Job item =>
Begin at the line that has "teapot: present [505,360,556,427]", stop after the line that has "picture frame: present", and print exactly those lines from the records below, without any pictures.

Study material =>
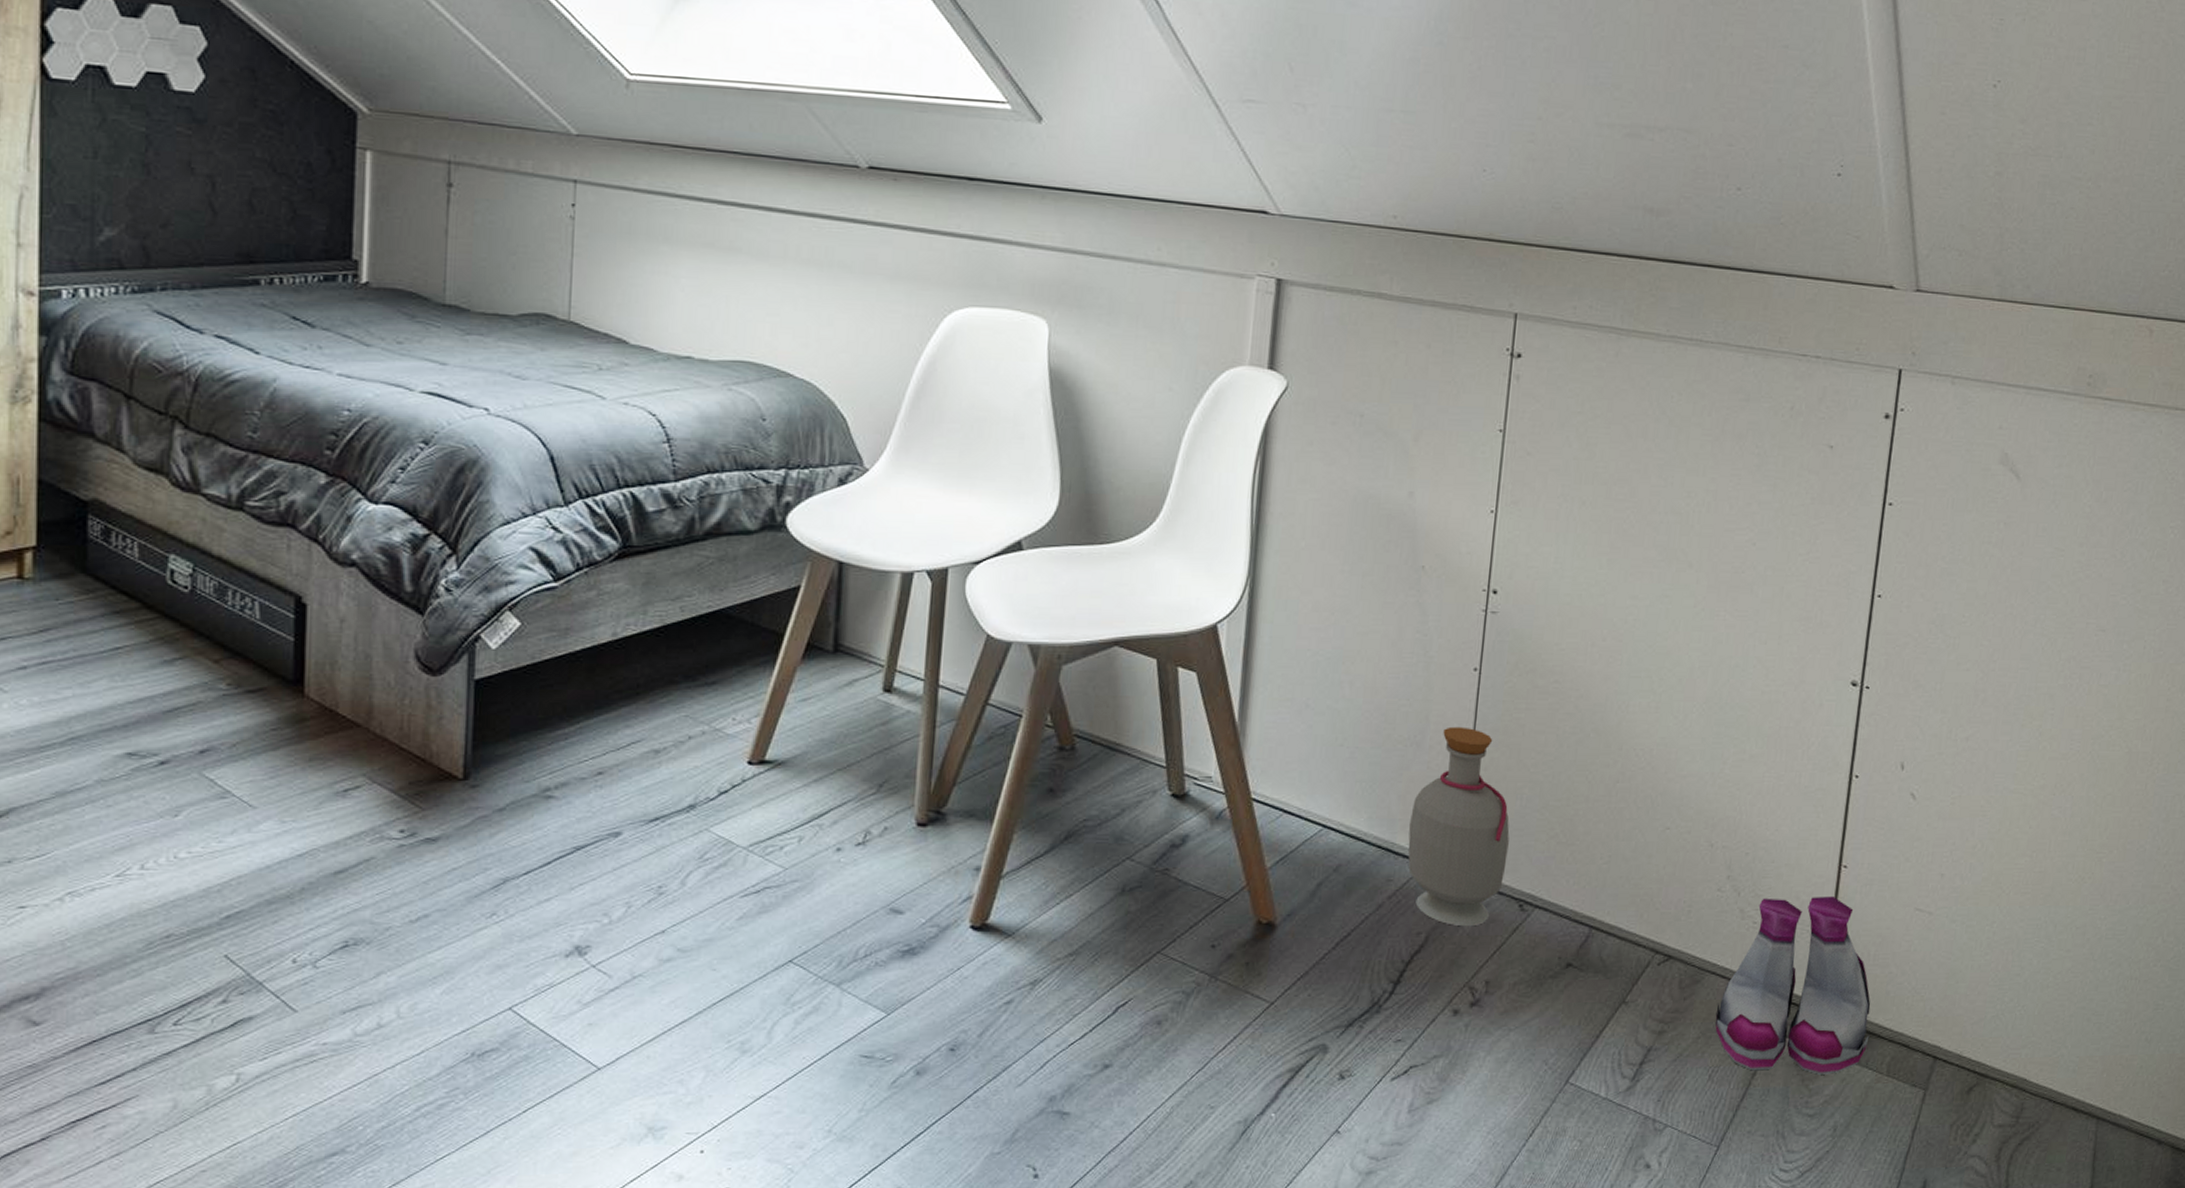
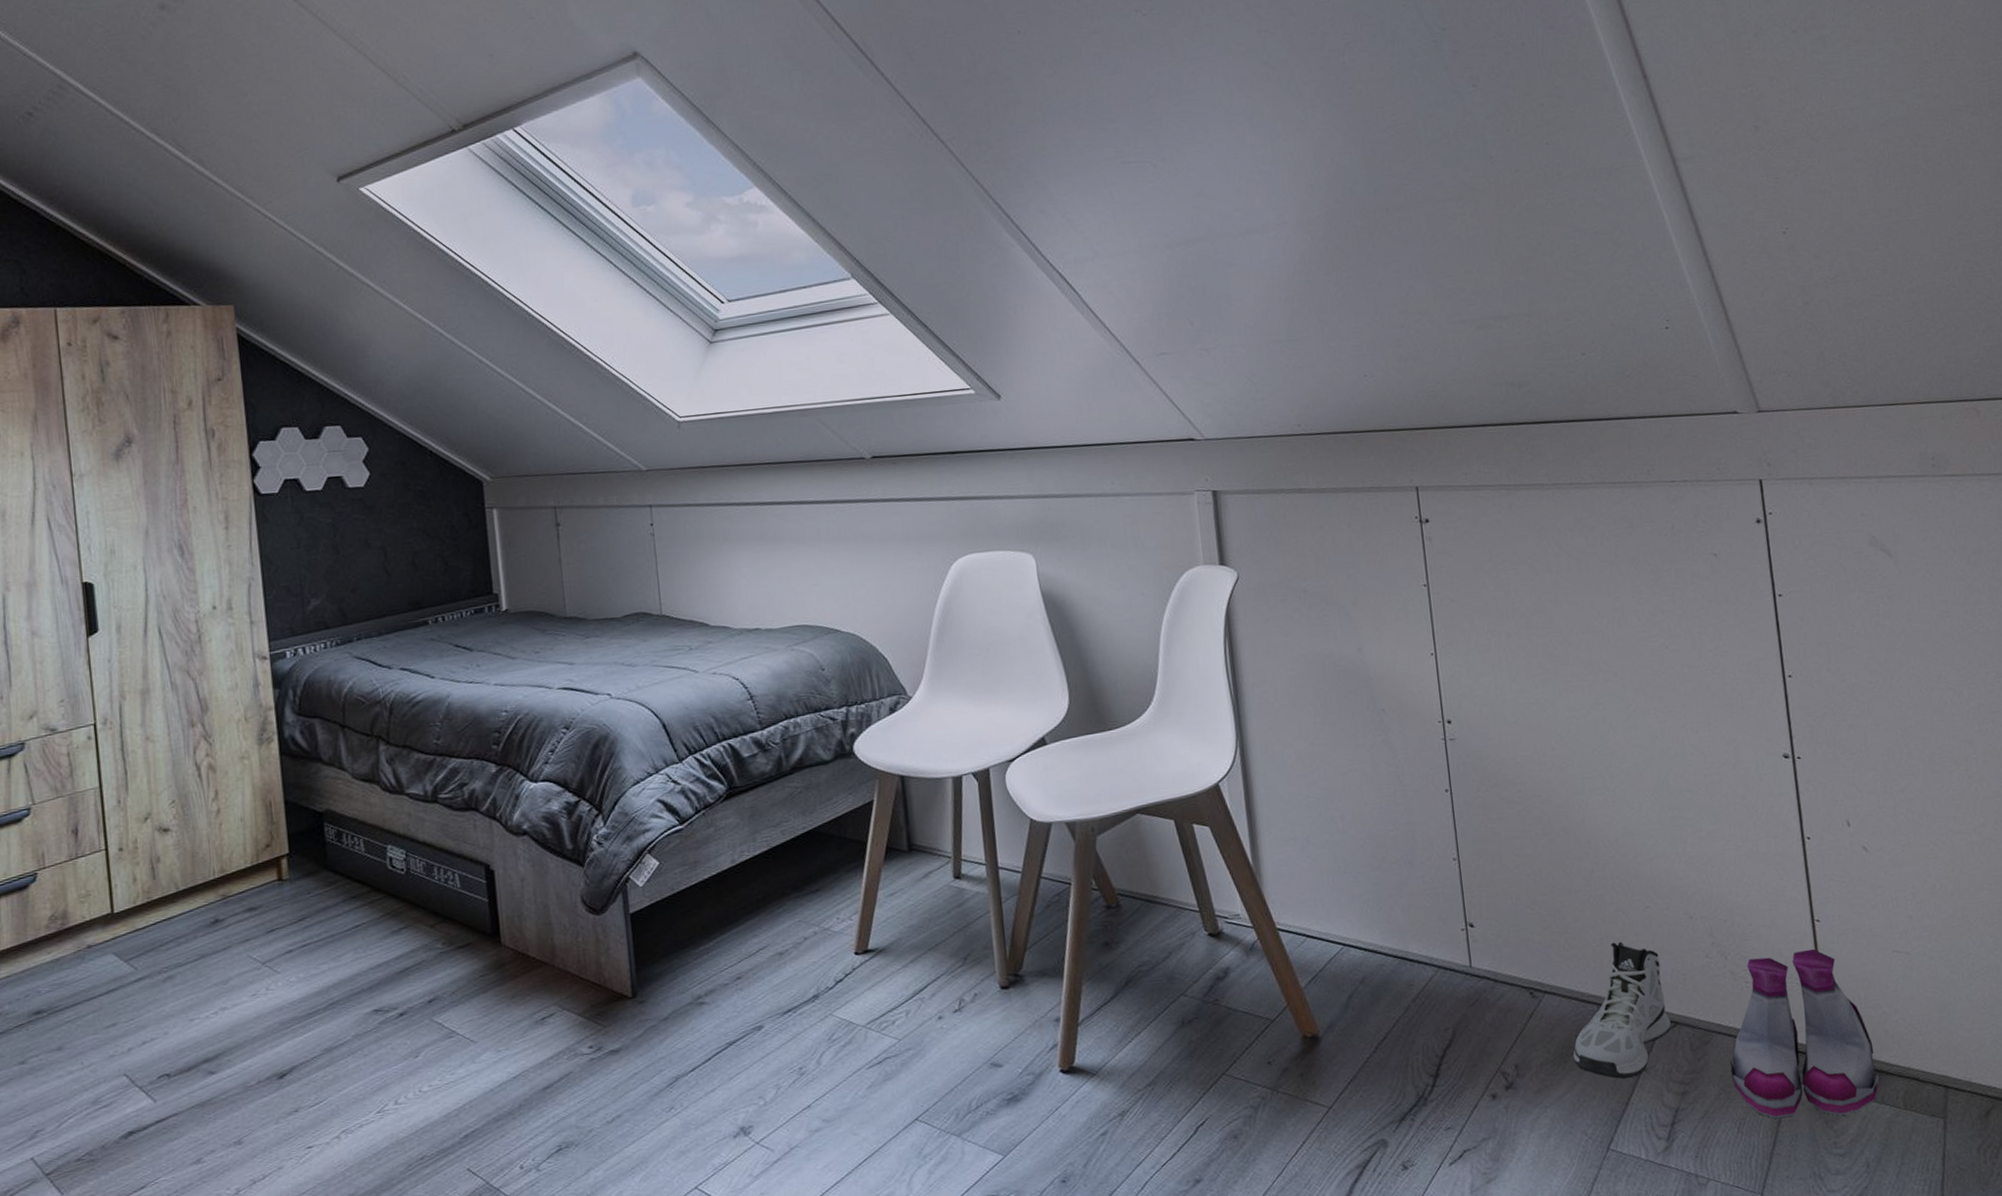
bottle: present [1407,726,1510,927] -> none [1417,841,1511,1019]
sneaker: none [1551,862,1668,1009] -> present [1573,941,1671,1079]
* * *
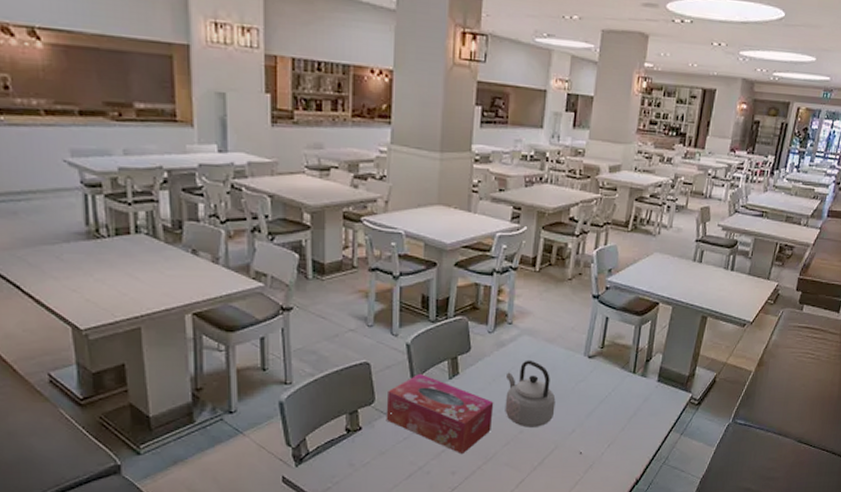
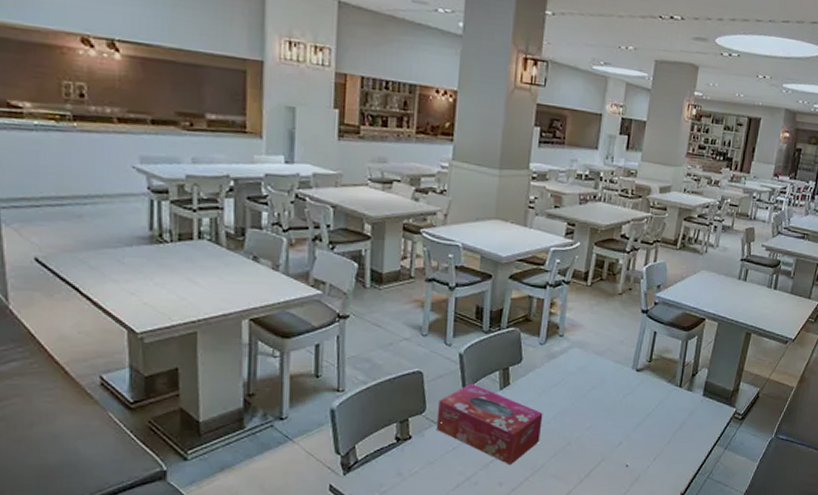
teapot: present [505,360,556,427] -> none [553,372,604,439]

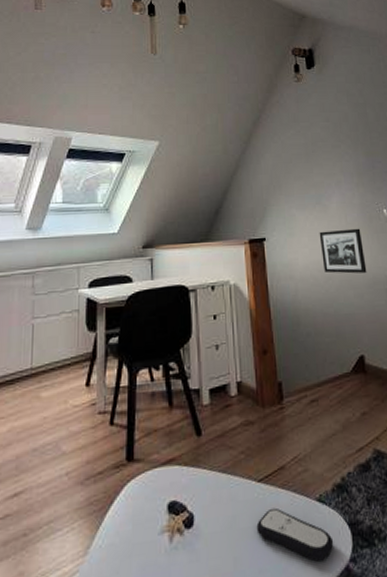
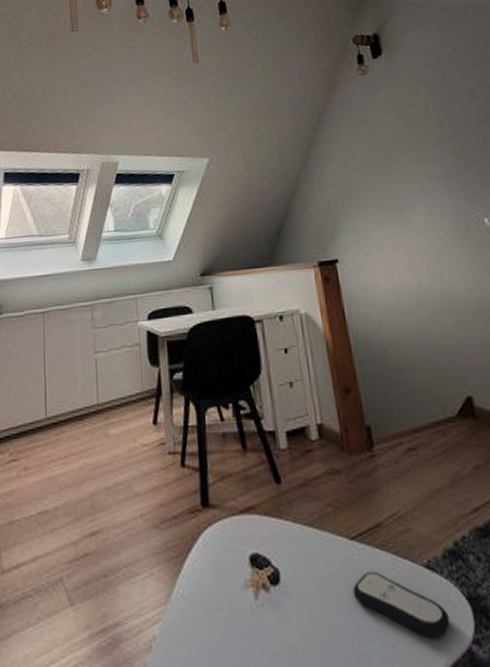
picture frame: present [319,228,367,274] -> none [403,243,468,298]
---
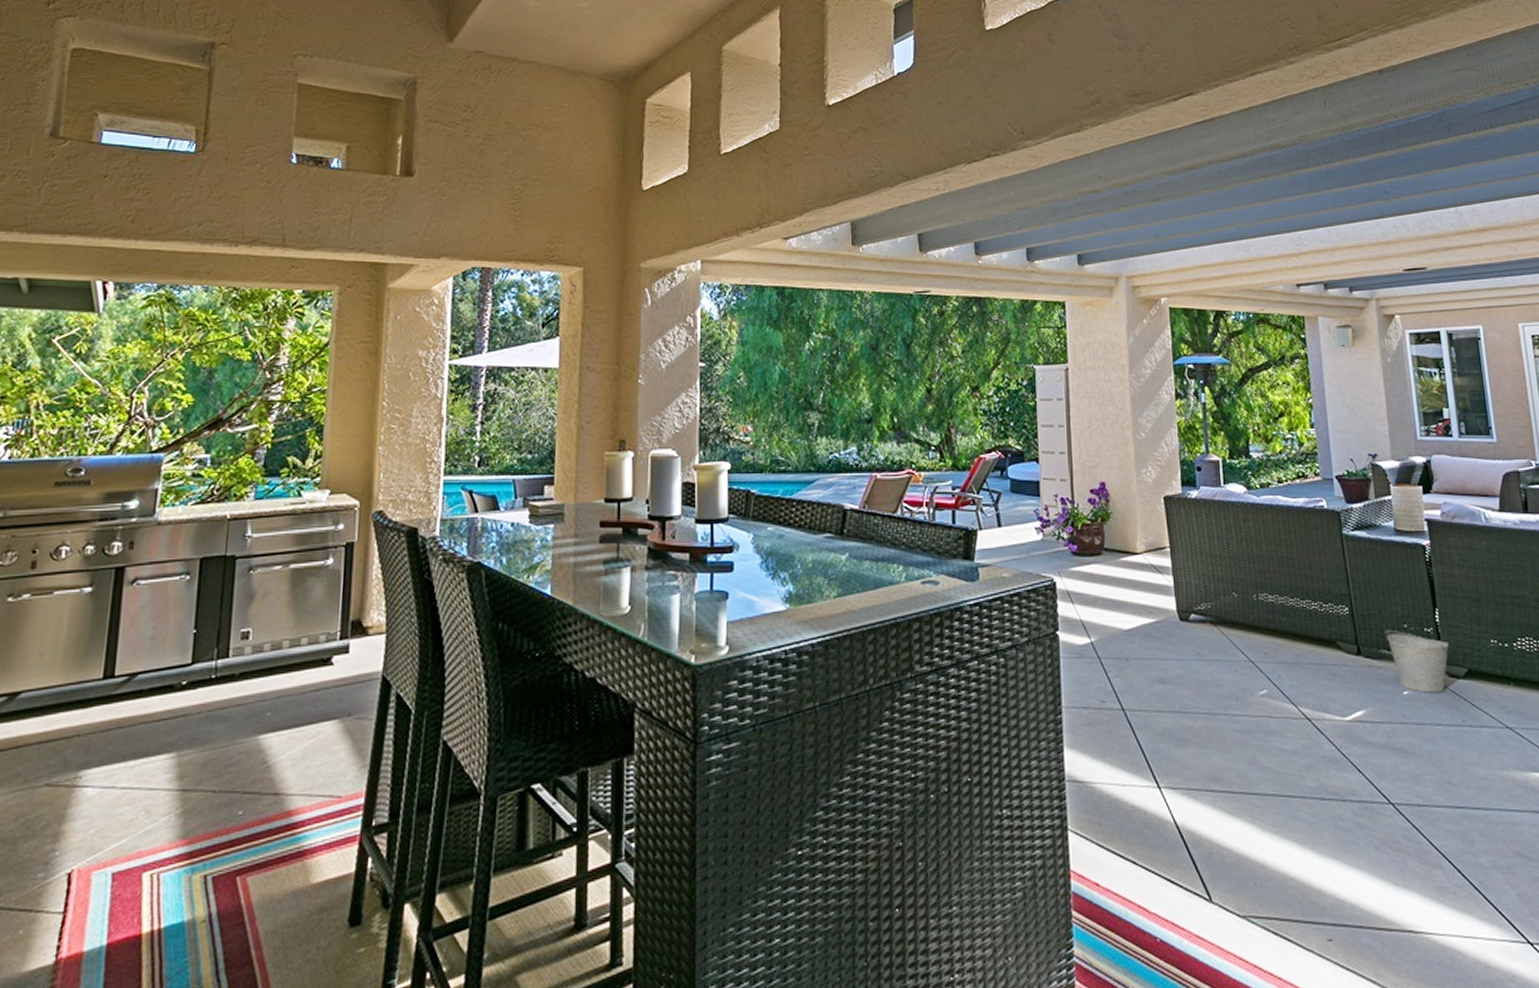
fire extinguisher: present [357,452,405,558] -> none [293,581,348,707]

Answer box =>
teapot: present [505,360,556,427] -> none [553,372,604,439]

picture frame: present [319,228,367,274] -> none [403,243,468,298]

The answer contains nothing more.